» Data supplied:
-- -- --

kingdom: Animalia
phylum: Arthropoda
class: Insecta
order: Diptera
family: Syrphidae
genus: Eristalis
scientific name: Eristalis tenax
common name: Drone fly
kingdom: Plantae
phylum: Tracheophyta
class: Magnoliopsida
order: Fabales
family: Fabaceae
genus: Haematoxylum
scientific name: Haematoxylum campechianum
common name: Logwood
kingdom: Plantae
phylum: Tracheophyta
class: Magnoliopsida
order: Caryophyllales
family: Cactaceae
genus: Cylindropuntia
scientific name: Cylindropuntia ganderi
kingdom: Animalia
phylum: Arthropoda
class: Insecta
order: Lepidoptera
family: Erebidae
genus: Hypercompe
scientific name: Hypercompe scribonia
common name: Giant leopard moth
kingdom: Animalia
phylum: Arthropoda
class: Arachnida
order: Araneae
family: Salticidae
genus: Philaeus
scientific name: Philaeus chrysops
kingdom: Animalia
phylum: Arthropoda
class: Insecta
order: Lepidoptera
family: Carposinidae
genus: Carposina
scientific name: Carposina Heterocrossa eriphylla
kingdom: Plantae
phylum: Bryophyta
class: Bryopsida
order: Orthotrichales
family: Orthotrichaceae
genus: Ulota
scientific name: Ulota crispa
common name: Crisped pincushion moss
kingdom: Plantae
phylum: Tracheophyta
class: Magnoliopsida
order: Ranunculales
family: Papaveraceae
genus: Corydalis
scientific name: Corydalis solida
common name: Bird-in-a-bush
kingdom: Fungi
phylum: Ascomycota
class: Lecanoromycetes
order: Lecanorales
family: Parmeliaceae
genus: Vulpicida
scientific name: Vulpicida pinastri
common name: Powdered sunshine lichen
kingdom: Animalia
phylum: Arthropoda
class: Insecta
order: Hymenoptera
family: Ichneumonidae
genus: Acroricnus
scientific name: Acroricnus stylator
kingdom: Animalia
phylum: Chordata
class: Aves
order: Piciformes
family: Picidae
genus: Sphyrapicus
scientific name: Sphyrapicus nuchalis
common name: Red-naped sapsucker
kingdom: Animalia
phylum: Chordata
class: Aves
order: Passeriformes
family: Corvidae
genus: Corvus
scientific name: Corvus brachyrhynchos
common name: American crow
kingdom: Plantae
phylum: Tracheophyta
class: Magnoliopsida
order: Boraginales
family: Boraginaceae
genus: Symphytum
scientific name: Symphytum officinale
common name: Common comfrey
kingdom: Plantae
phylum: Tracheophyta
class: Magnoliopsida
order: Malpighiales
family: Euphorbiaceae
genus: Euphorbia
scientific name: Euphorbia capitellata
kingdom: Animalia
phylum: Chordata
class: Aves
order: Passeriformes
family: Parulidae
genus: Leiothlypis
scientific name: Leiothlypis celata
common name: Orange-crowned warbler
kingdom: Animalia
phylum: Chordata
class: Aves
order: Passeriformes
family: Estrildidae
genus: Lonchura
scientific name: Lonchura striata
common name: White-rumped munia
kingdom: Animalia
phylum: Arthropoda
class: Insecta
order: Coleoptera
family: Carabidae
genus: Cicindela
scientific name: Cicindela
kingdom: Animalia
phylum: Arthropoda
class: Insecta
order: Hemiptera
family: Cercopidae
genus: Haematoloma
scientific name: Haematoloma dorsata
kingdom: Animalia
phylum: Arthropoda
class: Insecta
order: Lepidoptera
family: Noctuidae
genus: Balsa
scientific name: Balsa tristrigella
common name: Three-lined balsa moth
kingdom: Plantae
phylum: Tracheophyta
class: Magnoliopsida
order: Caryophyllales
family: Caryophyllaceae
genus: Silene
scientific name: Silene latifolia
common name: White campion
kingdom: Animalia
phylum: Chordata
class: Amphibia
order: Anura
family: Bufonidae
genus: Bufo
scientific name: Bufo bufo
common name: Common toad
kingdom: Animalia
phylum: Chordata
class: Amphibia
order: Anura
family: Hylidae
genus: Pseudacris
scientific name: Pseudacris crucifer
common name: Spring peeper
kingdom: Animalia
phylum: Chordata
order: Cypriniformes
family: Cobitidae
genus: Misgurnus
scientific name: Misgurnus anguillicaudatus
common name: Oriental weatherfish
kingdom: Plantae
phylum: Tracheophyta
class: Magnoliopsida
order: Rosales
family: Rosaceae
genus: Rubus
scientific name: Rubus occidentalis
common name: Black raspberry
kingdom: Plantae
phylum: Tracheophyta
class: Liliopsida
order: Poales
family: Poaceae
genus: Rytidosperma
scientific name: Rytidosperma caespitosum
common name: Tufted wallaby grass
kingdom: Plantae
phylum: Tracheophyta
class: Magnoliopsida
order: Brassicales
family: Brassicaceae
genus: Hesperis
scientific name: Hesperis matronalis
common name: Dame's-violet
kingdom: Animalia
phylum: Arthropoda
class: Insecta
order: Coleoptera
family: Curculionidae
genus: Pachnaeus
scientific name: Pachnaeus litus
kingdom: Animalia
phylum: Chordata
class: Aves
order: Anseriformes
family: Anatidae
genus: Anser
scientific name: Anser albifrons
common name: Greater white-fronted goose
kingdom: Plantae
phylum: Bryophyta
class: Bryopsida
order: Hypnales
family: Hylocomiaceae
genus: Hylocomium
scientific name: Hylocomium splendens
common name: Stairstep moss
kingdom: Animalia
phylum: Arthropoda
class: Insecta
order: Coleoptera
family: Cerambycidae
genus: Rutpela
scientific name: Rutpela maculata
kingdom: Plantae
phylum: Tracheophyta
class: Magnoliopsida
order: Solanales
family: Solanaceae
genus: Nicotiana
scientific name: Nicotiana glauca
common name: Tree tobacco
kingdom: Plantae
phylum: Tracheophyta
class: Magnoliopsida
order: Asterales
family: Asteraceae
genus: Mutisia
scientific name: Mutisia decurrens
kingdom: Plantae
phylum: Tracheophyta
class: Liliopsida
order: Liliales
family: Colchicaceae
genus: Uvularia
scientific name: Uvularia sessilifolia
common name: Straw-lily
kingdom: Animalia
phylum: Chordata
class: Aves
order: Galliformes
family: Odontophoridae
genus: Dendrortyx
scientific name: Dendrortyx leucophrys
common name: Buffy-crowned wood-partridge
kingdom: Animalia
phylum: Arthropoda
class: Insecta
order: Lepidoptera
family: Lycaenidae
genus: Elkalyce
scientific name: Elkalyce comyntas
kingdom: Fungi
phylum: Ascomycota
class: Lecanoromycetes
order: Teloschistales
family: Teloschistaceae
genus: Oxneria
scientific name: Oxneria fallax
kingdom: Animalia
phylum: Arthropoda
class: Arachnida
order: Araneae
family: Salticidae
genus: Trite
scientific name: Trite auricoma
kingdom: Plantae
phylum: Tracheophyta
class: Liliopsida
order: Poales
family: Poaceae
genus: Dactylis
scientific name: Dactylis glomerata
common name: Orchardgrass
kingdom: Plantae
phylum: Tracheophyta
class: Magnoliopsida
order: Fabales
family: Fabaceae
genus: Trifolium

-- -- --

For each item above, repeat its classification lines word for word, from kingdom through common name where one is given.

» Response to the exercise:
kingdom: Animalia
phylum: Arthropoda
class: Insecta
order: Diptera
family: Syrphidae
genus: Eristalis
scientific name: Eristalis tenax
common name: Drone fly
kingdom: Plantae
phylum: Tracheophyta
class: Magnoliopsida
order: Fabales
family: Fabaceae
genus: Haematoxylum
scientific name: Haematoxylum campechianum
common name: Logwood
kingdom: Plantae
phylum: Tracheophyta
class: Magnoliopsida
order: Caryophyllales
family: Cactaceae
genus: Cylindropuntia
scientific name: Cylindropuntia ganderi
kingdom: Animalia
phylum: Arthropoda
class: Insecta
order: Lepidoptera
family: Erebidae
genus: Hypercompe
scientific name: Hypercompe scribonia
common name: Giant leopard moth
kingdom: Animalia
phylum: Arthropoda
class: Arachnida
order: Araneae
family: Salticidae
genus: Philaeus
scientific name: Philaeus chrysops
kingdom: Animalia
phylum: Arthropoda
class: Insecta
order: Lepidoptera
family: Carposinidae
genus: Carposina
scientific name: Carposina Heterocrossa eriphylla
kingdom: Plantae
phylum: Bryophyta
class: Bryopsida
order: Orthotrichales
family: Orthotrichaceae
genus: Ulota
scientific name: Ulota crispa
common name: Crisped pincushion moss
kingdom: Plantae
phylum: Tracheophyta
class: Magnoliopsida
order: Ranunculales
family: Papaveraceae
genus: Corydalis
scientific name: Corydalis solida
common name: Bird-in-a-bush
kingdom: Fungi
phylum: Ascomycota
class: Lecanoromycetes
order: Lecanorales
family: Parmeliaceae
genus: Vulpicida
scientific name: Vulpicida pinastri
common name: Powdered sunshine lichen
kingdom: Animalia
phylum: Arthropoda
class: Insecta
order: Hymenoptera
family: Ichneumonidae
genus: Acroricnus
scientific name: Acroricnus stylator
kingdom: Animalia
phylum: Chordata
class: Aves
order: Piciformes
family: Picidae
genus: Sphyrapicus
scientific name: Sphyrapicus nuchalis
common name: Red-naped sapsucker
kingdom: Animalia
phylum: Chordata
class: Aves
order: Passeriformes
family: Corvidae
genus: Corvus
scientific name: Corvus brachyrhynchos
common name: American crow
kingdom: Plantae
phylum: Tracheophyta
class: Magnoliopsida
order: Boraginales
family: Boraginaceae
genus: Symphytum
scientific name: Symphytum officinale
common name: Common comfrey
kingdom: Plantae
phylum: Tracheophyta
class: Magnoliopsida
order: Malpighiales
family: Euphorbiaceae
genus: Euphorbia
scientific name: Euphorbia capitellata
kingdom: Animalia
phylum: Chordata
class: Aves
order: Passeriformes
family: Parulidae
genus: Leiothlypis
scientific name: Leiothlypis celata
common name: Orange-crowned warbler
kingdom: Animalia
phylum: Chordata
class: Aves
order: Passeriformes
family: Estrildidae
genus: Lonchura
scientific name: Lonchura striata
common name: White-rumped munia
kingdom: Animalia
phylum: Arthropoda
class: Insecta
order: Coleoptera
family: Carabidae
genus: Cicindela
scientific name: Cicindela
kingdom: Animalia
phylum: Arthropoda
class: Insecta
order: Hemiptera
family: Cercopidae
genus: Haematoloma
scientific name: Haematoloma dorsata
kingdom: Animalia
phylum: Arthropoda
class: Insecta
order: Lepidoptera
family: Noctuidae
genus: Balsa
scientific name: Balsa tristrigella
common name: Three-lined balsa moth
kingdom: Plantae
phylum: Tracheophyta
class: Magnoliopsida
order: Caryophyllales
family: Caryophyllaceae
genus: Silene
scientific name: Silene latifolia
common name: White campion
kingdom: Animalia
phylum: Chordata
class: Amphibia
order: Anura
family: Bufonidae
genus: Bufo
scientific name: Bufo bufo
common name: Common toad
kingdom: Animalia
phylum: Chordata
class: Amphibia
order: Anura
family: Hylidae
genus: Pseudacris
scientific name: Pseudacris crucifer
common name: Spring peeper
kingdom: Animalia
phylum: Chordata
order: Cypriniformes
family: Cobitidae
genus: Misgurnus
scientific name: Misgurnus anguillicaudatus
common name: Oriental weatherfish
kingdom: Plantae
phylum: Tracheophyta
class: Magnoliopsida
order: Rosales
family: Rosaceae
genus: Rubus
scientific name: Rubus occidentalis
common name: Black raspberry
kingdom: Plantae
phylum: Tracheophyta
class: Liliopsida
order: Poales
family: Poaceae
genus: Rytidosperma
scientific name: Rytidosperma caespitosum
common name: Tufted wallaby grass
kingdom: Plantae
phylum: Tracheophyta
class: Magnoliopsida
order: Brassicales
family: Brassicaceae
genus: Hesperis
scientific name: Hesperis matronalis
common name: Dame's-violet
kingdom: Animalia
phylum: Arthropoda
class: Insecta
order: Coleoptera
family: Curculionidae
genus: Pachnaeus
scientific name: Pachnaeus litus
kingdom: Animalia
phylum: Chordata
class: Aves
order: Anseriformes
family: Anatidae
genus: Anser
scientific name: Anser albifrons
common name: Greater white-fronted goose
kingdom: Plantae
phylum: Bryophyta
class: Bryopsida
order: Hypnales
family: Hylocomiaceae
genus: Hylocomium
scientific name: Hylocomium splendens
common name: Stairstep moss
kingdom: Animalia
phylum: Arthropoda
class: Insecta
order: Coleoptera
family: Cerambycidae
genus: Rutpela
scientific name: Rutpela maculata
kingdom: Plantae
phylum: Tracheophyta
class: Magnoliopsida
order: Solanales
family: Solanaceae
genus: Nicotiana
scientific name: Nicotiana glauca
common name: Tree tobacco
kingdom: Plantae
phylum: Tracheophyta
class: Magnoliopsida
order: Asterales
family: Asteraceae
genus: Mutisia
scientific name: Mutisia decurrens
kingdom: Plantae
phylum: Tracheophyta
class: Liliopsida
order: Liliales
family: Colchicaceae
genus: Uvularia
scientific name: Uvularia sessilifolia
common name: Straw-lily
kingdom: Animalia
phylum: Chordata
class: Aves
order: Galliformes
family: Odontophoridae
genus: Dendrortyx
scientific name: Dendrortyx leucophrys
common name: Buffy-crowned wood-partridge
kingdom: Animalia
phylum: Arthropoda
class: Insecta
order: Lepidoptera
family: Lycaenidae
genus: Elkalyce
scientific name: Elkalyce comyntas
kingdom: Fungi
phylum: Ascomycota
class: Lecanoromycetes
order: Teloschistales
family: Teloschistaceae
genus: Oxneria
scientific name: Oxneria fallax
kingdom: Animalia
phylum: Arthropoda
class: Arachnida
order: Araneae
family: Salticidae
genus: Trite
scientific name: Trite auricoma
kingdom: Plantae
phylum: Tracheophyta
class: Liliopsida
order: Poales
family: Poaceae
genus: Dactylis
scientific name: Dactylis glomerata
common name: Orchardgrass
kingdom: Plantae
phylum: Tracheophyta
class: Magnoliopsida
order: Fabales
family: Fabaceae
genus: Trifolium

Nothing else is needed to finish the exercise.